#### Extract to read:
4.1: Antidifferentiation

In Section 2.1 we asserted that a derivative measures a function's rate of change. If we have the rate \(f'(x)\) and want to recover \(f(x),\) then we use antidifferentiation. Antidifferentiation has many applications: If we have a particle's velocity, then we can find its position at a given time. If we know an ecosystem's growth factor, then we can model the population at a given time. In this section we discuss the following topics:

Defining an Antiderivative
Evaluating Antiderivatives
Differential Equations
Position, Velocity, and Acceleration

Defining an Antiderivative

Antidifferentiation is the inverse operation of differentiation: If the function \(g'\) is the derivative of \(g,\) then \(g\) is an antiderivative of \(g'.\) More generally, a function \(F\) is an antiderivative of \(f\) if and only if \(F' = f.\) For example, an antiderivative of \(h(x) = x^2\) is \(H(x) = \frac{1}{3} x^3\) because \(H'(x) = x^2 = h(x).\) But \(H(x) = \frac{1}{3} x^3 + 2\) is also an antiderivative of \(h.\) Therefore, any function \(H(x) = \frac{1}{3} x^3 + C,\) where \(C\) is a constant, is an antiderivative of \(h.\) If a function has an antiderivative, then the function has infinitely many antiderivatives—all of which differ by a constant. Figure 1 shows the graphs of some antiderivatives of \(h(x) = x^2,\) in which all graphs take the form \(y = \frac{1}{3} x^3 + C\) and therefore differ by a vertical translation.

The symbol for the antidifferentiation operator is \(\int \,\); for example, for \(h(x) = x^2,\) \begin{equation} H(x) = \int h(x) \di x = \int x^2 \di x = \tfrac{1}{3} x^3 + C \pd \label{eq:int-h(x)} \end{equation} The term \(\dd x\) specifies that we antidifferentiate with respect to \(x.\) Note the following terminology in \(\eqref{eq:int-h(x)} \col\)

\(\int \,\) is the integral sign.
\(h(x) = x^2\) is the integrand.

#### Exercise A:
Answer these questions using the antidifferentiation section:
(i) In which section was it asserted that a derivative measures a function's rate of change?
(ii) What is the symbol for the antidifferentiation operator called?
(iii) What does Figure 1 show?
#### Exercise B:
For each statement, say whether the antidifferentiation section supports it. Answer yes or no, and quote the words that decide it.
(i) Antidifferentiation can be used to find a particle's position from its velocity.
(ii) A function that has an antiderivative has exactly one antiderivative.
(iii) The graphs in Figure 1 differ by a horizontal translation.
#### Exercise C:
Rewrite the part of the antidifferentiation section that opens with the words containing "Antidifferentiation is the" and closes with "a vertical translation.". Replace "vertical translation" with "vertical shift".
Rely only on the antidifferentiation section for your answers.

#### Recorded information:
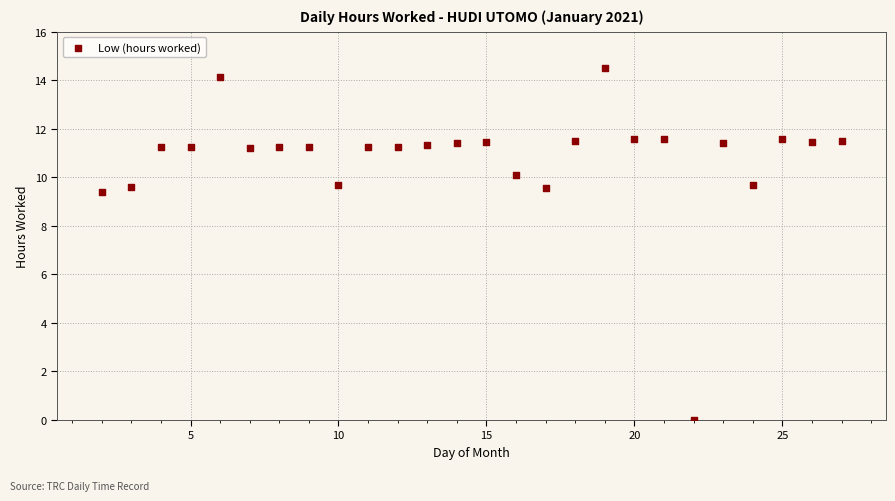

What Y value in the scatter plot is closest to 7?

9.4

#### Exercise solution A:
(i) Section 2.1
(ii) The integral sign
(iii) The graphs of some antiderivatives of h(x) = x^2

#### Exercise solution B:
(i) Yes: "If we have a particle's velocity, then we can find its position at a given time."
(ii) No: "If a function has an antiderivative, then the function has infinitely many antiderivatives—all of which differ by a constant."
(iii) No: "and therefore differ by a vertical translation."

#### Exercise solution C:
Antidifferentiation is the inverse operation of differentiation: If the function \(g'\) is the derivative of \(g,\) then \(g\) is an antiderivative of \(g'.\) More generally, a function \(F\) is an antiderivative of \(f\) if and only if \(F' = f.\) For example, an antiderivative of \(h(x) = x^2\) is \(H(x) = \frac{1}{3} x^3\) because \(H'(x) = x^2 = h(x).\) But \(H(x) = \frac{1}{3} x^3 + 2\) is also an antiderivative of \(h.\) Therefore, any function \(H(x) = \frac{1}{3} x^3 + C,\) where \(C\) is a constant, is an antiderivative of \(h.\) If a function has an antiderivative, then the function has infinitely many antiderivatives—all of which differ by a constant. Figure 1 shows the graphs of some antiderivatives of \(h(x) = x^2,\) in which all graphs take the form \(y = \frac{1}{3} x^3 + C\) and therefore differ by a vertical shift.